Zu den allgemeinen Symptomen gehören Fieber, Müdigkeit, Gewichtsverlust. Die pulmonale Manifestation äußert sich in Dyspnoe, trockenem Husten und thorakalen Schmerzen. Bei der kardialen Beteiligung können Brustschmerzen und Arrhythmien auftreten. Neurologische und kognitive Symptome sind seltener, aber bei der Neurosarkoidose möglich.
Es gibt ebenfalls zwei Sonderformen der akuten Sarkoidose:
- Löfgren-Syndrom: Eine hochakute Form der Sarkoidose, gekennzeichnet durch Fieber und eine Symptomtrias aus Polyarthritis der Sprunggelenke, Erythema nodosum an den Streckseiten der Unterschenkel und bilhilärer Lymphadenopathie.
- Heerfordt-Syndrom: Ein seltenes Krankheitsbild, das aus Fieber und durch eine Trias aus Parotitis, Uveitis (Iridozyklitis) und Fazialisparese gekennzeichnet ist.
Diagnostik
Die Diagnose beruht auf der Kombination von klinischen, radiologischen und pathologischen Befunden. Typische Laborbefunde umfassen erhöhte Werte von ACE und gegebenenfalls erhöhte Kalziumwerte. Bildgebende Verfahren wie Röntgen und CT des Thorax zeigen häufig bilaterale Lymphadenopathie und pulmonale Infiltrate. EKG und Echokardiographie sind wichtig zur Beurteilung der kardialen Beteiligung. Bei kognitiven oder neurologischen Symptomen sollte eine Neurosarkoidose mittels cMRT und Liquorgewinnung ebenfalls ausgeschlossen werden.
Therapie
Die Behandlung besteht hauptsächlich aus Kortikosteroiden zur Kontrolle der Entzündung. Die klare Indikation der Glucocorticoidtherapie ist die akute pulmonale Manifestation mit quantifizierbarer Einschränkung der Lungenfunktion. Bei kardialer Beteiligung sollte ein permanenter AV-Block 2. Grades Typ Mobitz II durch Implantation eines Herzschrittmachers behandelt werden.

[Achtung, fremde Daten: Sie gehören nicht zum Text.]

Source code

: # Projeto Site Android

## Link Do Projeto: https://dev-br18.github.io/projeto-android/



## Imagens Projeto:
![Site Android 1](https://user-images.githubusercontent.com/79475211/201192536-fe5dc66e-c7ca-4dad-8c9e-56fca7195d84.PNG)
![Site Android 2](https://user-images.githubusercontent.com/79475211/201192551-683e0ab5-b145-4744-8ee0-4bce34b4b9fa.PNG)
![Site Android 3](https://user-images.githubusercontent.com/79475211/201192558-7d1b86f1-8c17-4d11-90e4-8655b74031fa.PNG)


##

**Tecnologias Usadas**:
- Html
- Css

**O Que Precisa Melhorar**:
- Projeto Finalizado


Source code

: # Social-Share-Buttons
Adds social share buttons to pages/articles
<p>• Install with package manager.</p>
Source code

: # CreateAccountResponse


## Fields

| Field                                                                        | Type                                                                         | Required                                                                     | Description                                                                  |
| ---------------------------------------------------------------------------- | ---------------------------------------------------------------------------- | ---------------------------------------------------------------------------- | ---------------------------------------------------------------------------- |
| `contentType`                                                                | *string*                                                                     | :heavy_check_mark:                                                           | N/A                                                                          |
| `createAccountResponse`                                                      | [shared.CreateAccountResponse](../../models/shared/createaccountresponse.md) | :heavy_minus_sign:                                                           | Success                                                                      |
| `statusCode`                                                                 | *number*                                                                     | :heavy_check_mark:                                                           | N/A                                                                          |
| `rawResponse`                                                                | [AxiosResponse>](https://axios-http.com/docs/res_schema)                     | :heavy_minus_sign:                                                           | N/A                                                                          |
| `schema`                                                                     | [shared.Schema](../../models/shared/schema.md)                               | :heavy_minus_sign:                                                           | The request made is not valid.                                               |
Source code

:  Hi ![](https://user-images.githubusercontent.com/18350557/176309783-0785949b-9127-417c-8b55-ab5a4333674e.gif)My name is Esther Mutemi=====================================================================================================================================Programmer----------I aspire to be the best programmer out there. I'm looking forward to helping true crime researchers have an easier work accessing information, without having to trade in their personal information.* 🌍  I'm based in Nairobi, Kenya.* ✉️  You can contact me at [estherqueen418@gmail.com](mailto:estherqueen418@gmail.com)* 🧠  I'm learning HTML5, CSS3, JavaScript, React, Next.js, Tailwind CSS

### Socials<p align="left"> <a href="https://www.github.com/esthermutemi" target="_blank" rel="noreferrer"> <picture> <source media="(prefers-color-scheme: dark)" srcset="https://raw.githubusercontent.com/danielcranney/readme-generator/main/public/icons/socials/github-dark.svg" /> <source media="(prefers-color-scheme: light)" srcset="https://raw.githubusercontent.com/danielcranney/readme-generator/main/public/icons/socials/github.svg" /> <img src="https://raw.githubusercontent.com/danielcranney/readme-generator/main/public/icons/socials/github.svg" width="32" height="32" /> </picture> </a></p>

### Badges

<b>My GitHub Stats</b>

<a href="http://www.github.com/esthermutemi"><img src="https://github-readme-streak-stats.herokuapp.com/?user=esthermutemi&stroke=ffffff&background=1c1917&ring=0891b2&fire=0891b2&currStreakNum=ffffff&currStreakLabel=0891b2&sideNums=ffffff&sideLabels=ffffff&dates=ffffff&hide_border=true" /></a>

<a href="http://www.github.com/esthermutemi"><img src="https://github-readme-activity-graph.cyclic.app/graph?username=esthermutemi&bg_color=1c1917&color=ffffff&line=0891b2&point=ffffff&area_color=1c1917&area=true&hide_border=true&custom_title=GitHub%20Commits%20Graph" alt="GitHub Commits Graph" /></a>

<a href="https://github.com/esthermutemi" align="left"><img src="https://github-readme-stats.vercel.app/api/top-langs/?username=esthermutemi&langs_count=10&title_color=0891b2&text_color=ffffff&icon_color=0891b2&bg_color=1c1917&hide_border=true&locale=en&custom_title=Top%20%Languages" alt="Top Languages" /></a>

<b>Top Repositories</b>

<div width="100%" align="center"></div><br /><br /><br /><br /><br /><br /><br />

Bei schweren oder refraktären Fällen können andere immunsuppressive Medikamente eingesetzt werden. Bei der Sonderform des Löfgren-Syndroms sollte zunächst wegen hoher Spontanremissionsrate (ca. 85%) mit einer antiphlogistischen und symptomatischen Therapie begonnen werden.
Prognose
Die Prognose variiert und hängt von der Ausdehnung und dem Befall der Organe ab. Viele Patienten erfahren eine vollständige Remission, während andere eine chronische Erkrankung oder – seltener – schwere Komplikationen entwickeln können.
Therapie und Verlauf bei Herrn F.
Bei Herrn F. wurde eine Kombinationstherapie mit Prednisolon und Methotrexat aufgrund der kardialen Beteiligung eingeleitet. Hierunter verbesserten sich die Dyspnoe und der Allgemeinzustand des Patienten. Bei dem AV-Block wurde zunächst ein Eventrecorder eingebracht, um die Herzrhythmusstörung kontinuierlich zu beobachten. Nach 10 Tagen konnte der Patient in deutlich gebessertem Allgemeinzustand in die Häuslichkeit entlassen werden. Eine regelmäßige Anbindung an die kardiologische Ambulanz wurde mit dem Patienten vereinbart, um den kardialen Zustand engmaschig zu überwachen.